Охотничьи колбаски, в отличие от пива, расстроили. Марк ожидал, что они будут румяными и гладкими, а вместо этого на сковороде принесли сморщенные и серые, как ливер, сардельки.

– Смените штатного охотника, – буркнул Марк.

– Простите?

– Забудьте. В конце концов, хорошо, что я не заказал двойную порцию.

Крепкий викинг имелся в баре в единственном экземпляре, поэтому дальше Марк перешел на статусных бельгийцев, сваренных по монастырским канонам.

Преуспевшие в пивоварении монахи из траппистского аббатства осудили бы его за суицидальные измышления. Церковь строга в таких делах. Еще бы, ведь Иисус – это последовательный самоубийца, а церковь порицает тех, кто следует, хоть бы и непреднамеренно, по божественному пути.

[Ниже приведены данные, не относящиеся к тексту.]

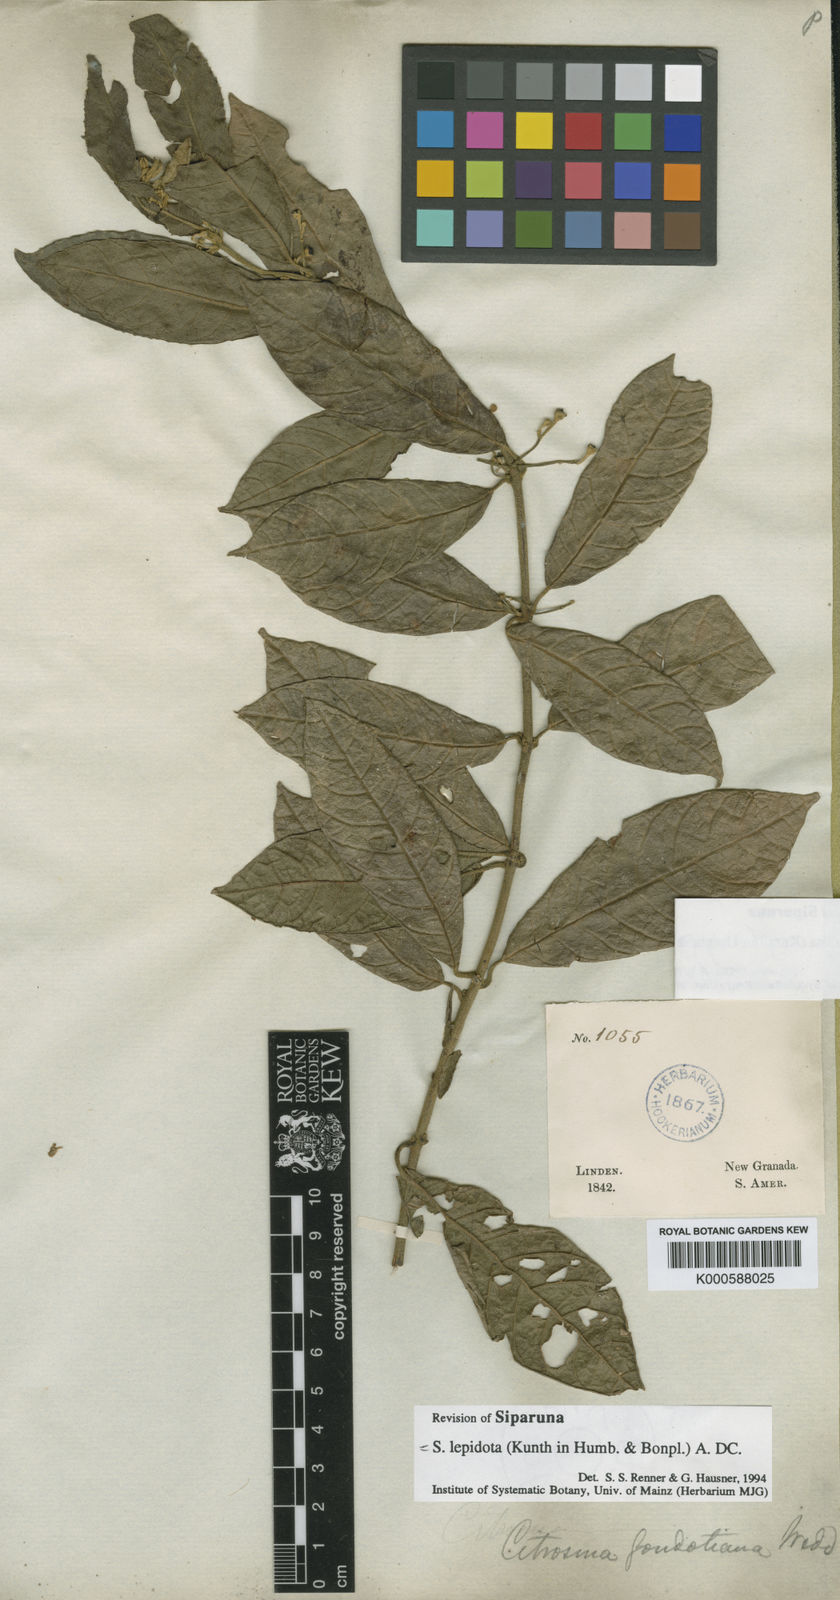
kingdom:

А что, если другой дороги нет? Что, если ему надоело подозревать коварство за всяким, кто пытается вступить с ним в контакт? Как вам такой расклад, святоши?

Сквозь хмельную сонливость Марк отметил, что в баре что-то не так. Громче обычного. За соседним столиком, к которому Марк располагался спиной, ругалась молодая пара. Так самовлюбленно ругаются только молодые пары.

Конфликт разгорался. Марк знал, что важно слушать не слова, а интонацию, поскольку первые обманывают. Слова виляют, тогда как интонация схватывает все оттенки чувств. Судя по интонации, шансы молодой пары на примирение таяли с каждым хлестким выпадом. По ультимативному тону рассорившихся влюбленных Марк определил, что драматичная развязка близка.

Так и случилось. Тупой удар о твердую поверхность сотряс воздух. Как будто свинцовый шар на паркет уронили. Эхо отразилось от стен. Инстинктивно зажавший уши Марк догадался, что на стол опустили пивной бокал. С высоты и с сильной обидой. Шаги – легкие, звонкие, женские – отстучали что-то прямое, необратимое. Хлопнула дверь. Установилось щемящее безмолвие.

Классика, нетленная.

Спустя минуту за стол к Марку робко подсел молодой человек с мокрым лицом, будто его окатили из шланга. С длинных темных волос и с бровей стекала густая жидкость с отчетливым запахом дрожжей.